“Sembra proprio ci sia l’Iran” dietro agli attacchi con i droni contro i pozzi sauditi. Così il residente Donald Trump solleva lo spettro di una nuova guerra in Medio Oriente, pur assicurando di non volere conflitti con nessuno e di aspettare l’esito di ulteriori verifiche prima del verdetto definitivo. Teheran ha negato di aver ordinato la distruzione del più grande impianto petrolifero di Saudi Aramco, in Arabia Saudita, che ha comportato un taglio del 5% della produzione globale di greggio facendo impennare le quotazioni. Il raid è scattato sabato 14 settembre quando sono stati bombardati i pozzi di Abquaiq e Khurais, costringendo l’Arabia Saudita a dimezzare la produzione, con un taglio pari as 5,7 milioni di barili al giorno.
Anche il segretario di Stato americano Mike Pompeo e il ministro Usa dell’Energia, Rick Perry, hanno puntato il dito contro Teheran mentre il presidente iraniano Hassan Rouhani, durante una conferenza stampa ad Ankara, ha attribuito la responsabilità a “gente yemenita” come ritorsione per la campagna della coalizione a guida saudita contro gli Houthi, la minoranza sciita dello Yemen, sostenuta dall’Iran. “Queste accuse sono da condannare come inaccettabili e completamente prive di fondamento”, è stata la risposta di Teheran alle accuse di Washington, affidata al portavoce del ministero degli Esteri, Abbas Mussavi. I ribelli Houthi hanno rivendicato l’attacco per il quale oltre ai droni sarebbero stati utilizzati anche missili da crociera. “Lo Yemen è oggetto di bombardamenti giornalieri… il popolo yemenita è stato costretto a rispondere, si stanno solo difendendo”, ha osservato Rouhani. Trump, annunciando di aver autorizzato il ricorso alle riserve strategiche Usa di petrolio “se necessario”, ha assicurato che la volata dei prezzi “non è’ un problema”. Il barile Usa, il Wti, ha segnato un rialzo dell’11% alla chiusura del mercato, a 61 dollari. Il Brent ha registrato l’incremento giornaliero più alto di sempre, salendo di 8,80 dollari, pari al 14,6%, per attestarsi a 69,02 dollari nel finale.
“Non voglio fare guerra a nessuno ma siamo preparati piu’ di chiunque altro”, ha ammonito Trump, indicando che non c’è fretta, che “ci sono molte opzioni sul tavolo” e che occorre prima confrontarsi con i sauditi e gli altri alleati.
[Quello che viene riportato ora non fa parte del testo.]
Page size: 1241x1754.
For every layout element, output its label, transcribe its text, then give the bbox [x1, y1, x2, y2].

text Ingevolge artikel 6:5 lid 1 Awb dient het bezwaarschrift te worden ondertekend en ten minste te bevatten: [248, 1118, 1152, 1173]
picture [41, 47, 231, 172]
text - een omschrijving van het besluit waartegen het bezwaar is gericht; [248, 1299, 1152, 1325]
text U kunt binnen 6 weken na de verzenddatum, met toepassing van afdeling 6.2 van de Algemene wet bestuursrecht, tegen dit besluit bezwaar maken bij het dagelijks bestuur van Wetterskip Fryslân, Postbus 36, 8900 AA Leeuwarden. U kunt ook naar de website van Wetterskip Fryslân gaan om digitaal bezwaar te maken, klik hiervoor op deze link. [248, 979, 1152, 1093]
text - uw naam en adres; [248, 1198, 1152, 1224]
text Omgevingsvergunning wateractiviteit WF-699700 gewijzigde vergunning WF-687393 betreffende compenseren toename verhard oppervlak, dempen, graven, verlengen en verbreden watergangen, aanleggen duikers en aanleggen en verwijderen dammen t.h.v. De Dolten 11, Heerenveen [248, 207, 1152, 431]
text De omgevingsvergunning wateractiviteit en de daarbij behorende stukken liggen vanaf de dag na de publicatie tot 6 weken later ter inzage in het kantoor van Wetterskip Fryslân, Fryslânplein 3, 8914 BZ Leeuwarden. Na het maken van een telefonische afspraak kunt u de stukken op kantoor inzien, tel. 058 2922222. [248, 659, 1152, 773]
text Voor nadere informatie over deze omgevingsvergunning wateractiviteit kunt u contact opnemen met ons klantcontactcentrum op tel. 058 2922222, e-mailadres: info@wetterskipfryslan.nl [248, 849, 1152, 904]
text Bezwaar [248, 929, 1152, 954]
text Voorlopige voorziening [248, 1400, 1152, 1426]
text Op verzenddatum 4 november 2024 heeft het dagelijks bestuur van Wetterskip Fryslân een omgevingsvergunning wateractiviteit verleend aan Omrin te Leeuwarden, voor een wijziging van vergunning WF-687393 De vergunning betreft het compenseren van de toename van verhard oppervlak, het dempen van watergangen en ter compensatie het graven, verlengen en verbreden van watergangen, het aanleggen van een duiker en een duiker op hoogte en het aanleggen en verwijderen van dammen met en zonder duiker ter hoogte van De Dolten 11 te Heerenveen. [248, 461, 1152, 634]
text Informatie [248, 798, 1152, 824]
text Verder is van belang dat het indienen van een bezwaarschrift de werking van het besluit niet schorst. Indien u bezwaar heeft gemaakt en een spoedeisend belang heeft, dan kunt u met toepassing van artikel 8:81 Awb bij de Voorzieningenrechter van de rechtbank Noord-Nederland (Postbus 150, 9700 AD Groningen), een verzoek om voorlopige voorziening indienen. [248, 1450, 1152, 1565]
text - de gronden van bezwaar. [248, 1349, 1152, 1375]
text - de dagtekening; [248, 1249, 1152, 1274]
Riad ha fatto sapere che il raid è stato condotto con armi iraniane, minacciando una decisa risposta ed esortando l’Onu ad indagare: “il regno è in grado di difendere la propria terra e la propria gente, rispondendo con forza all’attacco”. Dopo aver incontrato Trump, anche il capo del Pentagono Mark Esper ha stigmatizzato Teheran, avvertendo che gli Usa stanno discutendo con gli alleati come rispondere “a questo attacco senza precedenti per difendere l’ordine internazionale fondato sulla legge e minato dall’Iran”. Russia e Cina hanno chiesto moderazione mentre il segretario generale della Nato, Jens Stoltenberg, parlando da Baghdad, si è dichiarato “estremamente preoccupato per il rischio di una escalation”, esortando tutte le parti a “prevenire ulteriori simili attacchi”. Ha comunque accusato l’Iran di sostenere organizzazioni terroristiche e di voler destabilizzare la regione. il Congresso americano è intanto apparso restio ad aprire un nuovo fronte di guerra per rispondere all’attacco contro i sauditi, mentre le truppe Usa sono ancora impegnate in Siria, Iraq e Afghanistan. “Un impegno diretto miliare Usa per rispondere all’attacco dell’Iran sarebbe un grave errore”, ha dichiarato il senatore repubblicano ex candidato alla presidenza Mitt Romney. “Gli Usa non devono lanciare un’offensiva contro l’Iran senza il via libera del Congresso. Gli Houthi non sono l’Iran”, gli ha fatto eco ildeputato democratico, Ro Khanna.